■ Exercises to complete:
1. In the car buyer's guide below, list every row of the "Dimensions & capacities" table whose figure is given in millimeters, with that figure.
2. Write the section of the car buyer's guide below that follows its final heading, "Emissions & efficiency (WLTP combined)".

■ Source passage:
- Best buy: e-Power N-Connecta — best value mix of equipment, tech and EV-like driving feel.
- Avoid: 1.3 mild hybrid manual — feels old-fashioned next to e-Power; only ~€5k cheaper but meaningfully worse drive.
- Buy 2025+ if buying new or recent used: the mid-life update fixed motorway efficiency (5.5 L/100 km motorway vs pre-2025 6.5–8 L/100 km).
- 5-year total cost: ~€31,500 (e-Power) — competitive with Tucson HEV (~€32,800) and slightly under RAV4 HEV (~€33,500).
- Killer feature: e-Power gives EV-like instant acceleration without a plug. Built in Sunderland UK — parts/availability advantage over Korean rivals.
At a glance — April 2026
| Item | Detail |
|---|---|
| New price (Ireland) | From €39,900 (1.3 mild hybrid manual) to ~€53,000 (e-Power Tekna+); e-Power from ~€45,000 |
| Used (3 years old) | ~€22,000–€32,000 |
| Motor tax — e-Power | €190/year (CO₂ 102–123 g/km depending on model year, Band B) |
| Motor tax — 1.3 mild hybrid | ~€220/year (CO₂ ~140 g/km, Band C2) |
| Insurance bracket | Group 17–25 |
| Real-world fuel — e-Power post-2025 | 5.4 L/100 km claim · 5.5–6.5 observed |
| Real-world fuel — e-Power pre-2025 | ~6.5–8.0 on motorway (motorway efficiency disappointing) |
| Real-world fuel — 1.3 DIG-T 158 auto | ~6.4 L/100 km |
| Boot | 504 L |
| Euro NCAP | 5 stars (2021), 91% adult / child protection scores |
| Production | 3rd gen (J12) since 2021, mid-life facelift 2025; built Sunderland, England |
Full specs — every drivetrain
Performance
| Variant | Power | Torque | 0–100 km/h | Top speed | Drive |
|---|---|---|---|---|---|
| 1.3 DIG-T 140 (manual) | 140 hp / 103 kW | 240 Nm | ~10.5 s | 197 km/h | FWD, 6-spd manual |
| 1.3 DIG-T 158 (auto) | 158 hp / 116 kW | 270 Nm | ~9.2 s | 206 km/h | FWD, Xtronic CVT |
| e-Power (post-2025) | 205 hp combined | 330 Nm | ~7.9 s | 200 km/h | FWD, single-speed direct drive (no gearbox) |
Dimensions & capacities
| Item | Figure |
|---|---|
| Length | 4,425 mm |
| Width (excl. mirrors) | 1,835 mm |
| Height | 1,625 mm |
| Wheelbase | 2,665 mm |
| Ground clearance | ~190 mm |
| Drag coefficient (Cd) | ~0.32 |
| Kerb weight (1.3 mild hybrid) | 1,400–1,500 kg |
| Kerb weight (e-Power) | 1,640–1,700 kg |
| Boot (rear seats up) | 504 L |
| Boot (rear seats folded) | ~1,440 L |
| Towing — 1.3 mild hybrid (braked) | 1,500 kg |
| Towing — e-Power (braked) | 750 kg |
| Fuel tank | 55 L |
| e-Power traction battery | 2.1 kWh lithium-ion (small buffer, never charged externally) |
| e-Power generator engine | 1.5 L turbo 3-cyl (post-2025: 42% more thermally efficient) |
| e-Power drive motor | Electric motor, 105 kW / 205 hp combined output |
| Standard wheels | 17" / 18" / 19" Tekna+ / 20" some special editions |
Emissions & efficiency (WLTP combined)

■ Supplied material:

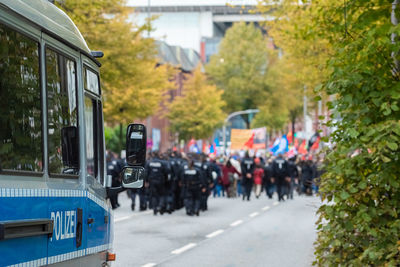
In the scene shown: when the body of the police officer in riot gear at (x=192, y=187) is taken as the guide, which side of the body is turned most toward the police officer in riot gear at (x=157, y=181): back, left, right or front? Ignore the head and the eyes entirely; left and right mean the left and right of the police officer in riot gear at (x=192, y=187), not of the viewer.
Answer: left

■ Written answers:
1.
- Length: 4,425 mm
- Width (excl. mirrors): 1,835 mm
- Height: 1,625 mm
- Wheelbase: 2,665 mm
- Ground clearance: ~190 mm

2.
| Variant | CO₂ | Claimed L/100 km | Real-world L/100 km |
|---|---|---|---|
| 1.3 DIG-T 140 manual | ~140 g/km | 6.0 | 6.5–7.5 |
| 1.3 DIG-T 158 auto | ~145 g/km | 6.4 | 6.4–7.5 |
| e-Power post-2025 | 102–123 g/km | 5.4 | 5.5–6.5 |
| e-Power pre-2025 | ~118 g/km | 5.3 | 6.0–7.0 mixed · 6.5–8.0 motorway |
Why it sells in Ireland
- The car that pioneered the modern crossover/SUV — the original 2006 Qashqai effectively created the segment that now dominates Irish sales
- e-Power is genuinely different — series hybrid with always-electric drive feel, no charging needed, only mainstream non-Toyota / non-Hyundai-Kia hybrid alternative on the Irish market
- Built in Sunderland, UK — closer geographic relevance than Korean rivals, parts availability advantage, post-Brexit no UK customs duty thanks to EU-UK Trade Agreement rules of origin
- 2025 update significantly improved e-Power — 5.6 dB quieter, 42% more thermally efficient generator engine, 205 hp Sport mode
- Strong driver assistance suite (ProPilot self-steering on N-Connecta+ and above)
- Spacious cabin with good Irish family practicality (504 L boot — roughly mid-pack but generous rear seat)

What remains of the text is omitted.